Provided data
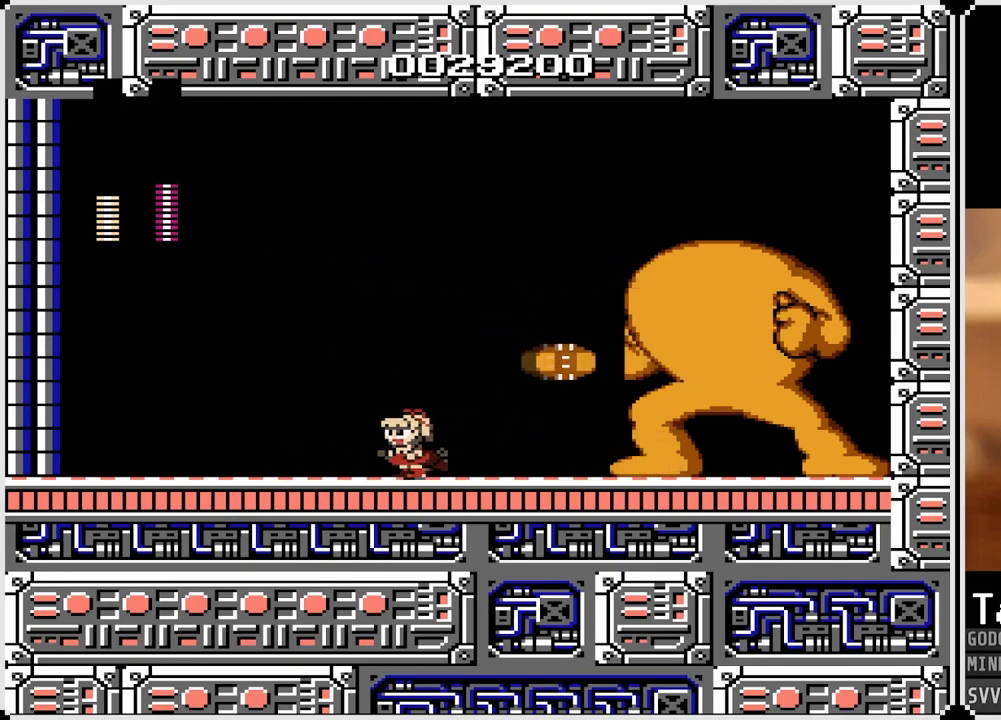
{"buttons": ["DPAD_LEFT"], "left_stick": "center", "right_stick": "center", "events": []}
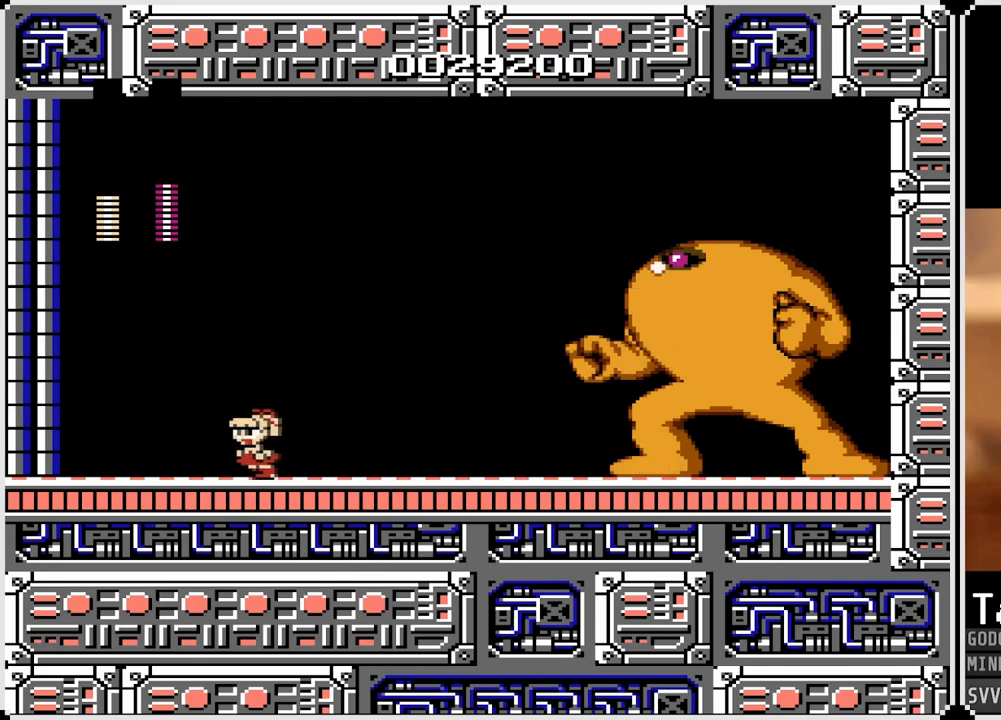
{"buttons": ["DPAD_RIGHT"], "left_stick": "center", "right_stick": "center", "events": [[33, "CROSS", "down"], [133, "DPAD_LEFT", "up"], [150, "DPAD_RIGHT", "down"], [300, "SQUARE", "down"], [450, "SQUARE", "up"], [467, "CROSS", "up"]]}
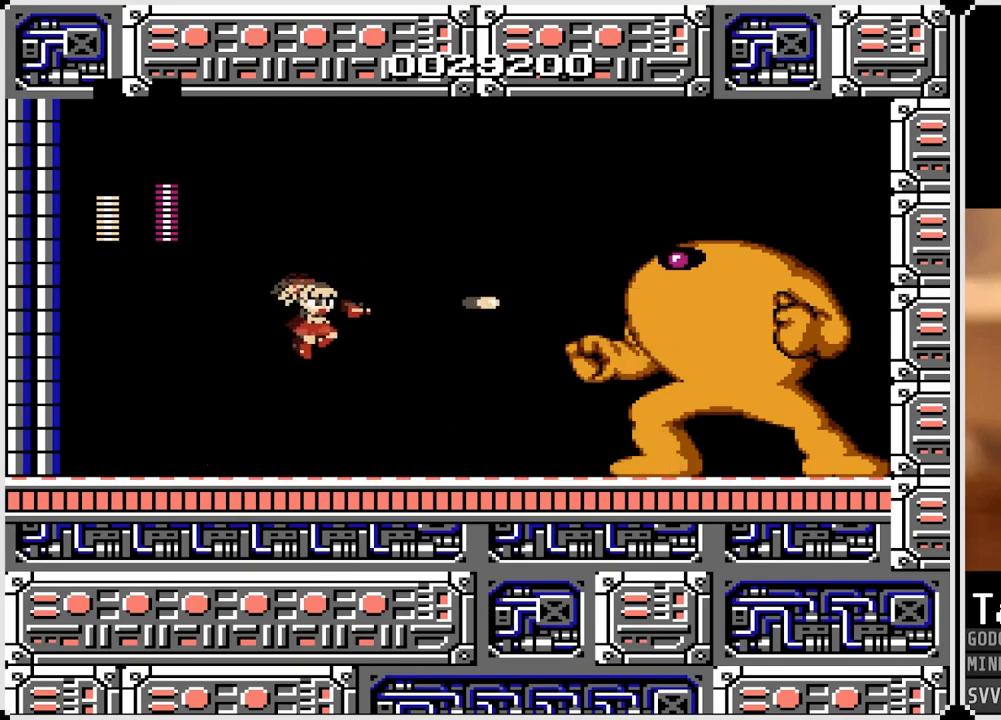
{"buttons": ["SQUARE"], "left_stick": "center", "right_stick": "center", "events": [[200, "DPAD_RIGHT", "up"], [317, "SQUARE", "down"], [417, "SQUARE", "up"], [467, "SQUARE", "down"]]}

Task brief
Retype the listing exactly. Pictures do not belong in the copy.

Solution to this task
{"buttons": ["DPAD_LEFT"], "left_stick": "center", "right_stick": "center", "events": []}
{"buttons": ["DPAD_RIGHT"], "left_stick": "center", "right_stick": "center", "events": [[33, "CROSS", "down"], [133, "DPAD_LEFT", "up"], [150, "DPAD_RIGHT", "down"], [300, "SQUARE", "down"], [450, "SQUARE", "up"], [467, "CROSS", "up"]]}
{"buttons": ["SQUARE"], "left_stick": "center", "right_stick": "center", "events": [[200, "DPAD_RIGHT", "up"], [317, "SQUARE", "down"], [417, "SQUARE", "up"], [467, "SQUARE", "down"]]}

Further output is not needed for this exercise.